“Harvard was my top choice, but I know they have a three percent acceptance rate and after lots of weeks of rejection and waitlisting from other schools with higher acceptance rates, I was ready for the worst.”
Although Cole Harten ’22 might have been ready for anything, anyone that knows him will tell you that his worry was unfounded.
True, for the 2022-23 school year, Harvard University offered admission to only 1,954 students out of 61,220 applicants. But it’s also true that as co-president of Honor Council, co-president of the Science Olympiad team, Mock Trial captain, Academic Team captain, golf team player, tennis team member, and as one of the funniest writers his advisor has even known, Cole is prepared for whatever Harvard will throw his way.
“Cole can take the ordinary and write about it in an engaging and sometimes funny way,” said Chuck McGivern, associate director of college counseling and Cole’s college counselor. “The Harvard admissions rep said that Cole’s college essay was the funniest application she read all year. That’s saying something.”
But Cole is more than a strong writer; he is a well-rounded student who excels in whatever he puts his mind to. His love of language earned him the Martha W. Burton Award in French and he is a Cum Laude Society member for this academic excellence.
At Harvard, he plans on majoring in electrical engineering and possibly computer science.

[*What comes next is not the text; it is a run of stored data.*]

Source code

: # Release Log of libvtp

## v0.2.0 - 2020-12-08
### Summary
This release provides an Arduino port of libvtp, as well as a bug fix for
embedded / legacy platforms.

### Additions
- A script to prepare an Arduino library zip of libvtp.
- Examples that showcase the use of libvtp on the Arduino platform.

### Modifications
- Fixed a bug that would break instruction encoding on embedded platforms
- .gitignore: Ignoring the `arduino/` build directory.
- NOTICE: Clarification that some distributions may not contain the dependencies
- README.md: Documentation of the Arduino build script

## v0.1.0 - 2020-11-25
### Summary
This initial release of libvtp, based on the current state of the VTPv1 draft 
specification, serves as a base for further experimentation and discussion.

“I am taking AP computer science this year and really enjoying it; I love the problem-solving aspect of it,” explained Harten. “Electrical engineering is closely related to computer science because with one you deal with the hardware and the other you develop the software so you get to see it from both angles.”
At the local Harvard Club reception this past spring, Cole ran into a fellow Country Day alumnus who provided him with some reassurance.
“His advice was that I would be much better prepared in terms of writing and being able to think critically and express ideas than most of the other students, at least that was his experience. This is especially important for STEM majors because writing is a critical component that most people don't realize goes hand in hand with things like engineering.”
And what advice does Cole have for current Country Day students?
“Get involved, even beyond clubs…although I would recommend all of them. You're only in high school for four years so I don't understand why someone wouldn't join at least one thing. Maybe you don't have to participate in three academic-based clubs like I did, but if you're interested in science, sign up for Science Olympiad; if you like to debate, do Mock Trial; if you like diplomacy, do Model UN. Everyone should find a club that fits whatever you’re interested in.”
While he’s looking forward to the sense of freedom that college life provides while still being in the protected environment of a close-knit community, he admits that he will probably be homesick and miss his family, friends, and teachers.
“Boston is far away. You can’t easily take a two-hour flight every weekend,” said Harten.
He does plan on continuing to travel, though, even if it’s not to Cincinnati every weekend. Last summer he went to Berlin – the inspiration for one of his hilarious college essays – and this summer he is traveling to Peru and Chile.
“He has the leadership and enormous talent to take him wherever he wants to go,” continued McGivern.